----- Material to process

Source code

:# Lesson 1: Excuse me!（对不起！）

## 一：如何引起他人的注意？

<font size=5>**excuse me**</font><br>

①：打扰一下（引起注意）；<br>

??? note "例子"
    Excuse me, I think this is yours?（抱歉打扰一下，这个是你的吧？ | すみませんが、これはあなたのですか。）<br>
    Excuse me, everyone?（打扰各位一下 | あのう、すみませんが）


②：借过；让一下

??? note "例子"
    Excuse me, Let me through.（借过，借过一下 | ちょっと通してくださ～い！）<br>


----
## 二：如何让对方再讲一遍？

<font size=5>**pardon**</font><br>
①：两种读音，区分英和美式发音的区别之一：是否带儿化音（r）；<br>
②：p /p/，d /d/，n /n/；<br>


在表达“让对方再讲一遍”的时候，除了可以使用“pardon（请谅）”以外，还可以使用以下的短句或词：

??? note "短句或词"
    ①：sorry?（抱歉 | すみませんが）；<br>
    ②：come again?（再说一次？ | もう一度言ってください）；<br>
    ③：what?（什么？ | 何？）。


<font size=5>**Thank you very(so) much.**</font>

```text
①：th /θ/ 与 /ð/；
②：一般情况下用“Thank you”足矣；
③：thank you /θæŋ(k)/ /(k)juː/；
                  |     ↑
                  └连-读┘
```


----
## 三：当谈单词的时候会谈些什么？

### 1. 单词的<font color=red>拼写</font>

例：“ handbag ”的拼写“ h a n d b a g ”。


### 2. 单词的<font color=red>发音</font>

----------

Copy each entry exactly. Omit none.

Answer to the problem:
Source code

:# Lesson 1: Excuse me!（对不起！）

## 一：如何引起他人的注意？

<font size=5>**excuse me**</font><br>

①：打扰一下（引起注意）；<br>

??? note "例子"
    Excuse me, I think this is yours?（抱歉打扰一下，这个是你的吧？ | すみませんが、これはあなたのですか。）<br>
    Excuse me, everyone?（打扰各位一下 | あのう、すみませんが）


②：借过；让一下

??? note "例子"
    Excuse me, Let me through.（借过，借过一下 | ちょっと通してくださ～い！）<br>


----
## 二：如何让对方再讲一遍？

<font size=5>**pardon**</font><br>
①：两种读音，区分英和美式发音的区别之一：是否带儿化音（r）；<br>
②：p /p/，d /d/，n /n/；<br>


在表达“让对方再讲一遍”的时候，除了可以使用“pardon（请谅）”以外，还可以使用以下的短句或词：

??? note "短句或词"
    ①：sorry?（抱歉 | すみませんが）；<br>
    ②：come again?（再说一次？ | もう一度言ってください）；<br>
    ③：what?（什么？ | 何？）。


<font size=5>**Thank you very(so) much.**</font>

```text
①：th /θ/ 与 /ð/；
②：一般情况下用“Thank you”足矣；
③：thank you /θæŋ(k)/ /(k)juː/；
                  |     ↑
                  └连-读┘
```


----
## 三：当谈单词的时候会谈些什么？

### 1. 单词的<font color=red>拼写</font>

例：“ handbag ”的拼写“ h a n d b a g ”。


### 2. 单词的<font color=red>发音</font>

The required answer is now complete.